Safe, Humane Trapping: Essentials

Cats must be hungry to enter a trap for bait! 

  • Withhold food 24hrs prior to trapping. 
  • Place bait at the very back of the trap so the cat must step on the trip pan to reach the food. SMALL amounts of bait can be used as a trail to entice the cat to go in. 
  • Partially cover the trap with a large towel. Set the trap and move away from the area.  


A trap should be kept within view or checked FREQUENTLY.

  • ~Every 15-30 minutes. ALWAYS keep track of how many traps have been set, and NEVER leave a set trap unattended. A cat can die from hypothermia or heat stroke when confined in a trap outside.
  • If the cats aren’t going into the traps, try removing covers, changing bait or repositioning traps.
  • Be patient. At each trap, wait for a cat to enter and for the trap to close, then approach calmly.


If you trap a cat that appears seriously injured or ill, do not hold until surgery. Seek veterinary help immediately.

  • Cats may panic after being trapped. Do not be alarmed. Covering the trap fully should calm them down almost immediately. 
  • Move the trap to a safe, temperature-controlled space. Use heavy gloves when handling occupied traps.
  • NEVER open the traps or touch the cats. 
  • ...EVEN if a cat appears it may be hurting itself. And EVEN if the cat seems friendly 
  • (ANY trapped animal can act unpredictably or inflict injury). 

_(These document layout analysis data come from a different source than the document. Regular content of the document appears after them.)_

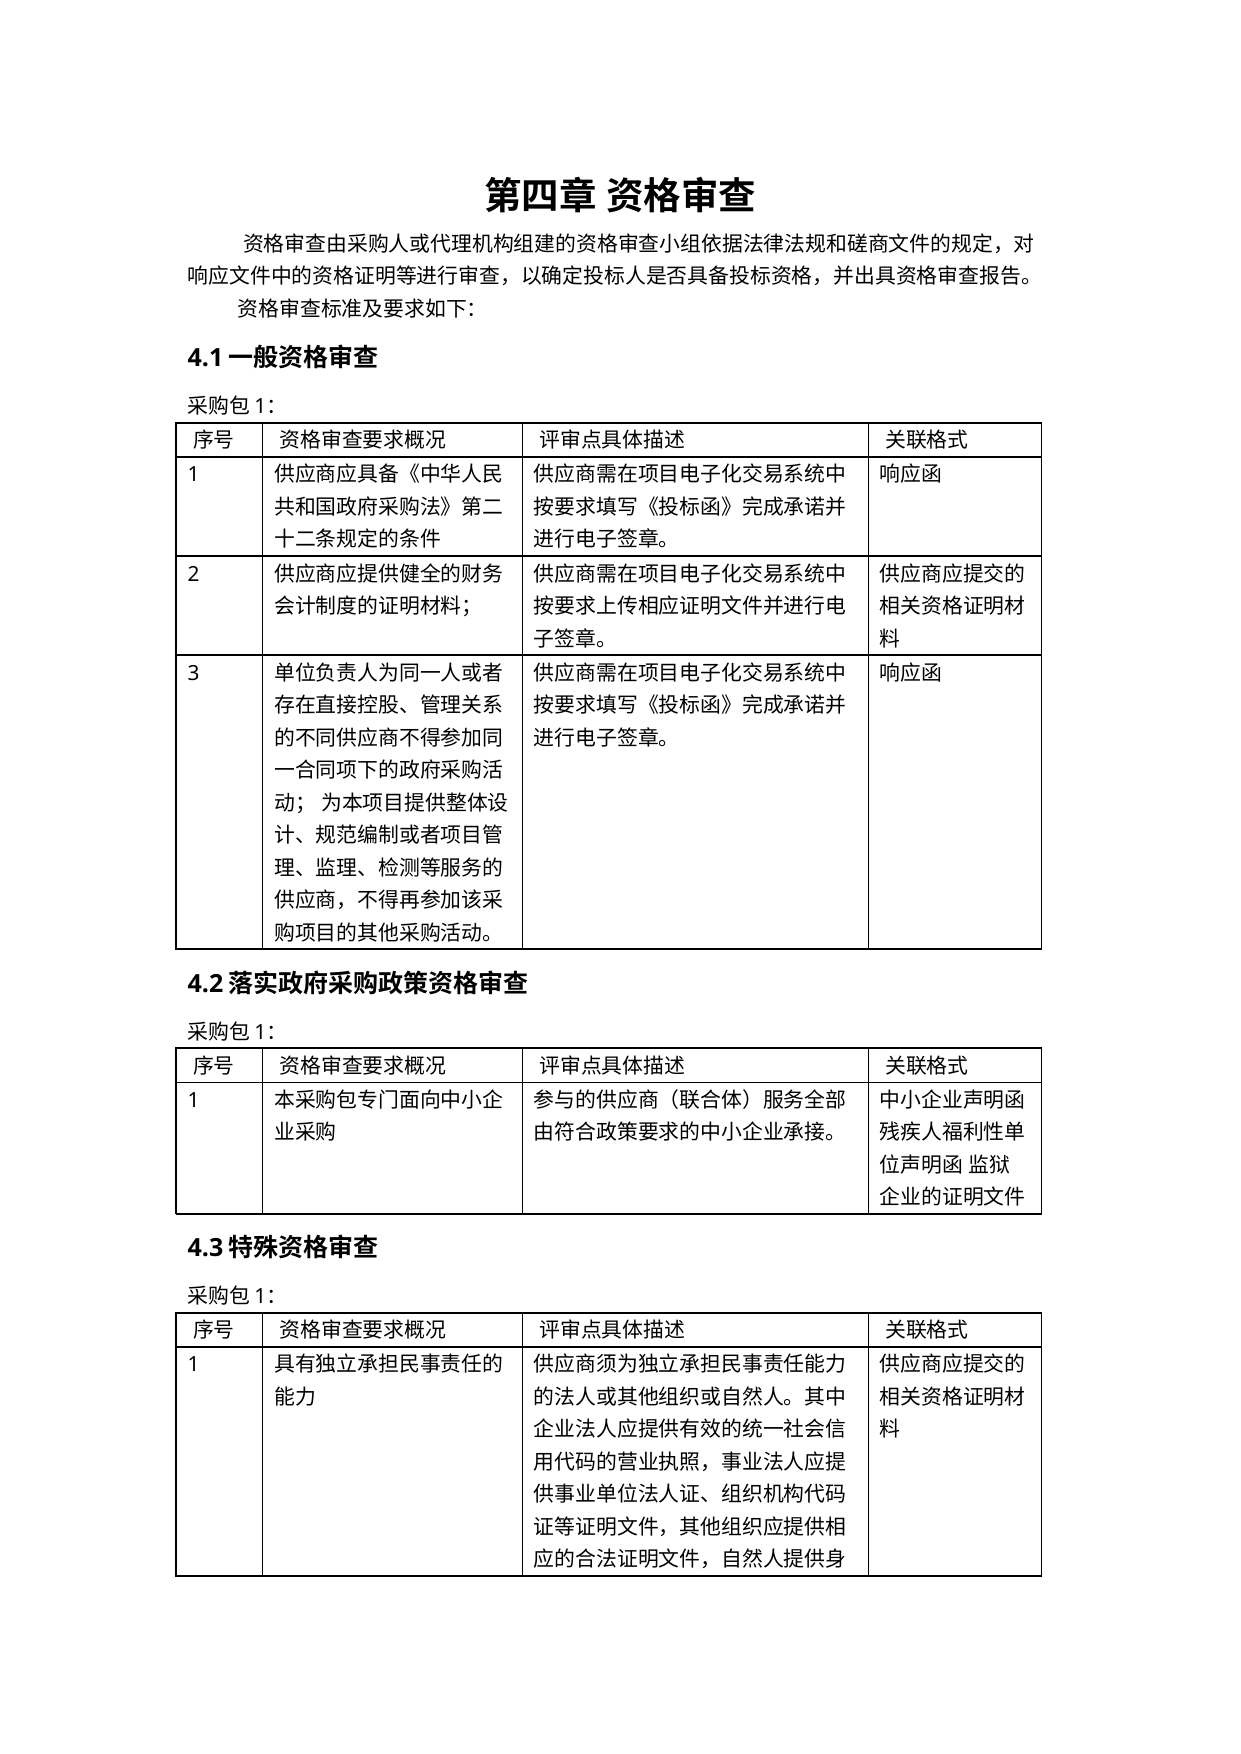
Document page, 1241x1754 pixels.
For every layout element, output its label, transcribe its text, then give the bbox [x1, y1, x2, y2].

table_header 关联格式 [869, 1314, 1041, 1346]
text 4.2落实政府采购政策资格审查 [187, 950, 1053, 1015]
text 采购包1： [187, 1015, 1053, 1047]
table_cell 1 [177, 458, 262, 555]
text 采购包1： [187, 389, 1053, 422]
table_cell 本采购包专门面向中小企业采购 [263, 1083, 522, 1213]
table_cell 具有独立承担民事责任的能力 [263, 1348, 522, 1575]
table_cell 供应商应提交的相关资格证明材料 [869, 1348, 1041, 1575]
text 4.3特殊资格审查 [187, 1214, 1053, 1279]
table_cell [523, 1348, 868, 1575]
table_cell 参与的供应商（联合体）服务全部由符合政策要求的中小企业承接。 [523, 1083, 868, 1213]
text 第四章 资格审查 [187, 162, 1053, 227]
table_cell 供应商应提交的相关资格证明材料 [869, 557, 1041, 654]
table_header 评审点具体描述 [523, 1049, 868, 1081]
table_cell 单位负责人为同一人或者存在直接控股、管理关系的不同供应商不得参加同一合同项下的政府采购活动； 为本项目提供整体设计、规范编制或者项目管理、监理、检测等服务的供应商，不得再参加该采购项目的其他采购活动。 [263, 656, 522, 948]
table_cell 2 [177, 557, 262, 654]
table_cell 1 [177, 1348, 262, 1575]
table_cell 供应商需在项目电子化交易系统中按要求填写《投标函》完成承诺并进行电子签章。 [523, 656, 868, 948]
table_header 资格审查要求概况 [263, 1314, 522, 1346]
table_cell 3 [177, 656, 262, 948]
table_cell 供应商应提供健全的财务会计制度的证明材料； [263, 557, 522, 654]
table_cell 响应函 [869, 656, 1041, 948]
table_cell 中小企业声明函 残疾人福利性单位声明函 监狱企业的证明文件 [869, 1083, 1041, 1213]
table_header 评审点具体描述 [523, 424, 868, 456]
table_header 关联格式 [869, 1049, 1041, 1081]
table_cell 供应商应具备《中华人民共和国政府采购法》第二十二条规定的条件 [263, 458, 522, 555]
table_header 评审点具体描述 [523, 1314, 868, 1346]
table_header 资格审查要求概况 [263, 424, 522, 456]
table_header 序号 [177, 424, 262, 456]
text 资格审查标准及要求如下： [187, 292, 1053, 324]
table_cell 供应商需在项目电子化交易系统中按要求上传相应证明文件并进行电子签章。 [523, 557, 868, 654]
table_header 关联格式 [869, 424, 1041, 456]
text 4.1一般资格审查 [187, 324, 1053, 389]
table_header 序号 [177, 1049, 262, 1081]
table_cell 1 [177, 1083, 262, 1213]
table_header 资格审查要求概况 [263, 1049, 522, 1081]
table_cell 供应商需在项目电子化交易系统中按要求填写《投标函》完成承诺并进行电子签章。 [523, 458, 868, 555]
text 采购包1： [187, 1279, 1053, 1312]
table_header 序号 [177, 1314, 262, 1346]
table_cell 响应函 [869, 458, 1041, 555]
text 资格审查由采购人或代理机构组建的资格审查小组依据法律法规和磋商文件的规定，对响应文件中的资格证明等进行审查，以确定投标人是否具备投标资格，并出具资格审查报告。 [187, 227, 1053, 292]
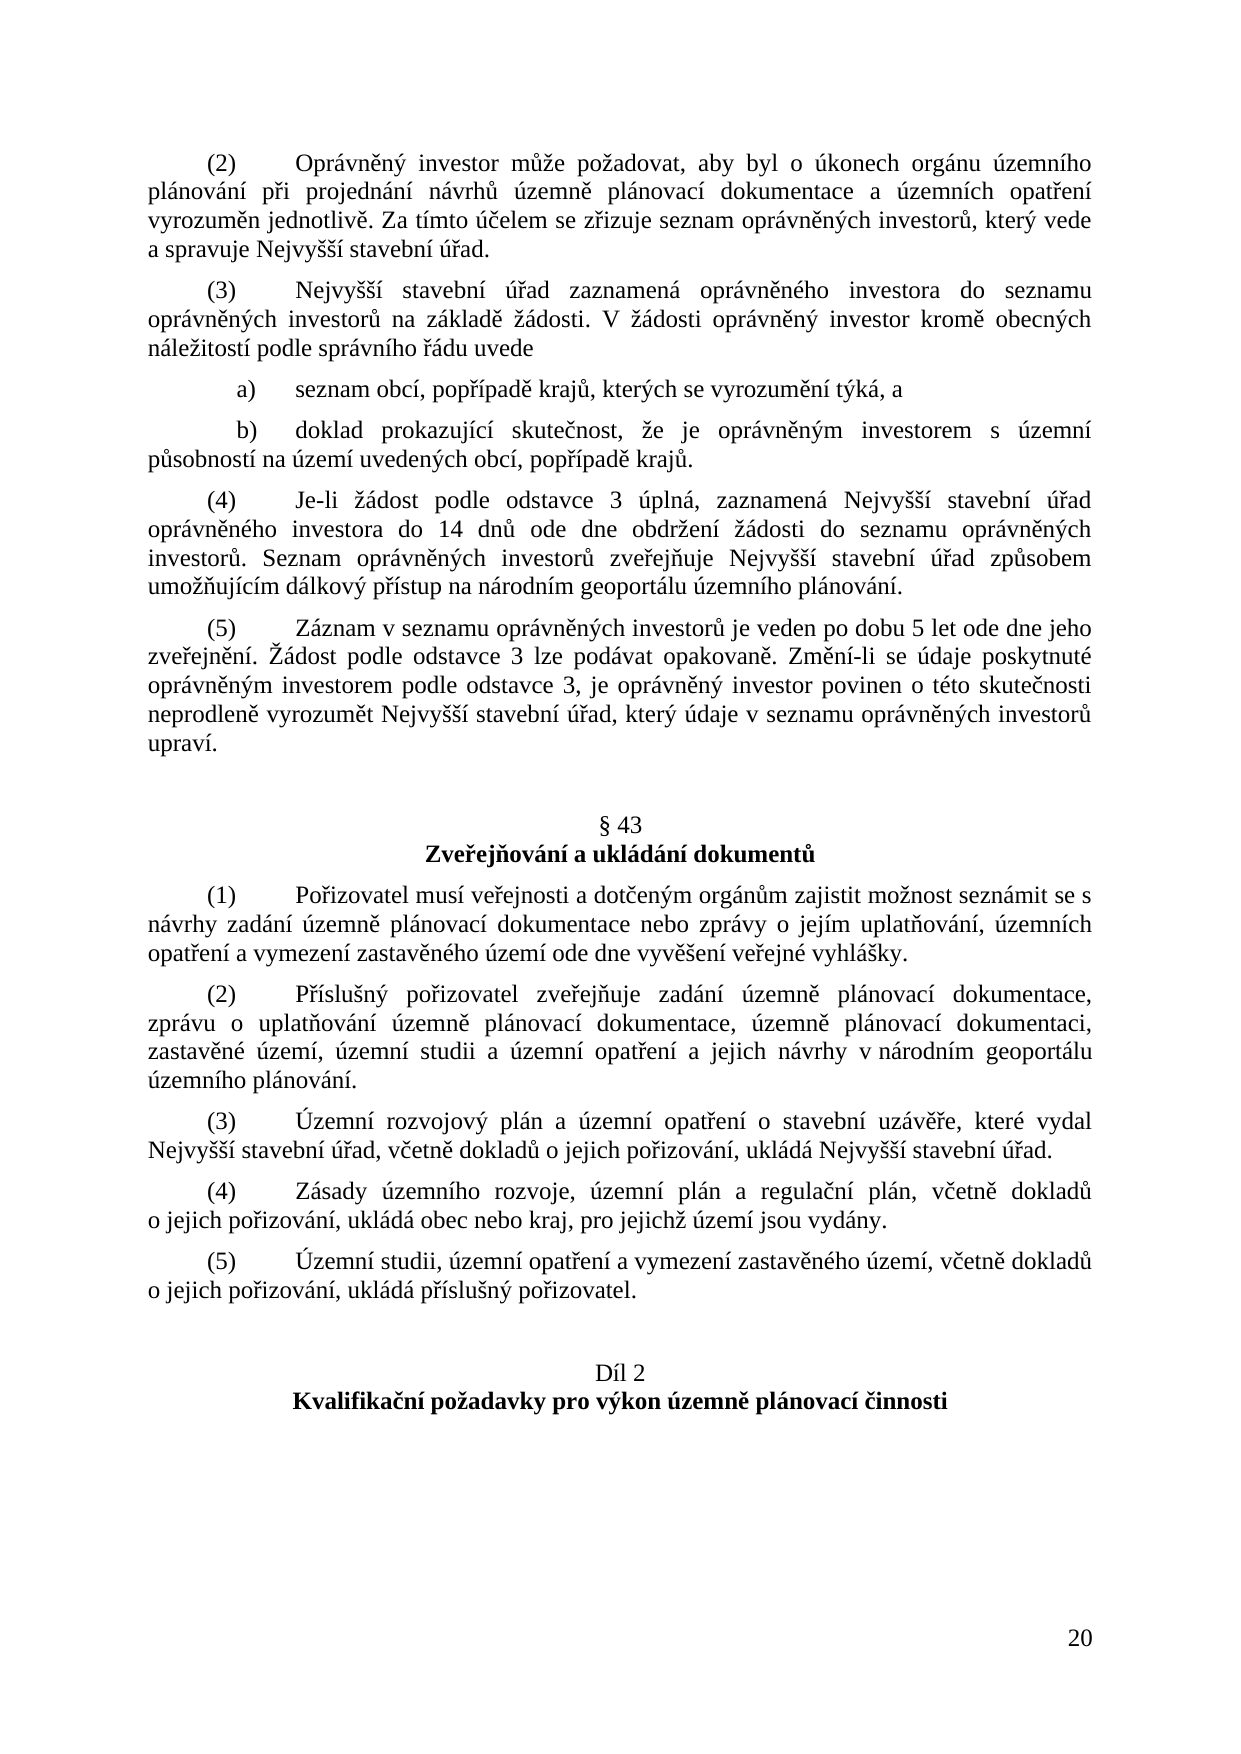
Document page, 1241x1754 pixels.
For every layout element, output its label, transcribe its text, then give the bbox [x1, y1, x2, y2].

text Díl 2 [148, 1358, 1093, 1386]
text Kvalifikační požadavky pro výkon územně plánovací činnosti [148, 1386, 1093, 1415]
text (5) Územní studii, územní opatření a vymezení zastavěného území, včetně dokladů o jejich pořizování, ukládá příslušný pořizovatel. [148, 1246, 1093, 1304]
text (2) Příslušný pořizovatel zveřejňuje zadání územně plánovací dokumentace, zprávu o uplatňování územně plánovací dokumentace, územně plánovací dokumentaci, zastavěné území, územní studii a územní opatření a jejich návrhy v národním geoportálu územního plánování. [148, 979, 1093, 1094]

Remember: the only time cats should be removed from traps is during surgery and when you return them to their outdoor homes.

Throughout trapping, transport, recovery, and return, take steps to minimize stress by keeping cats covered and keeping the environment around them as calm and quiet as possible.

If holding a cat for an extended period of time (more than a few hours):

  • Place newspaper or absorbent pads beneath traps to aid cleanup of waste and spills. 
  • Protect the cats from ants/insects, inclement weather, and extreme temperatures.
  • Provide food and water.  Use a trap divider if available.  Otherwise, wait until the cat is calm and at the back of the trap. Cats usually prefer to stay covered. Uncovering the front of the trap may encourage the cat to stay put. Lift the bait door JUST high enough to insert a small dish.


After surgery, hold for recovery. Monitor for prolonged bleeding, difficulty in breathing, extreme lethargy, or vomiting. After 24 hours of recovery cats are ready for return. They should be fully awake and alert and show no signs of concern. If this is not the case, follow-up veterinary attention may be required, but this is rare.

NEVER attempt to relocate a cat after recovery by releasing it in a new area.

The belief that cats will easily adjust to an unfamiliar location is a MYTH.

See Pinellas County Ordinance section 14-37 for details on TNVR regulations.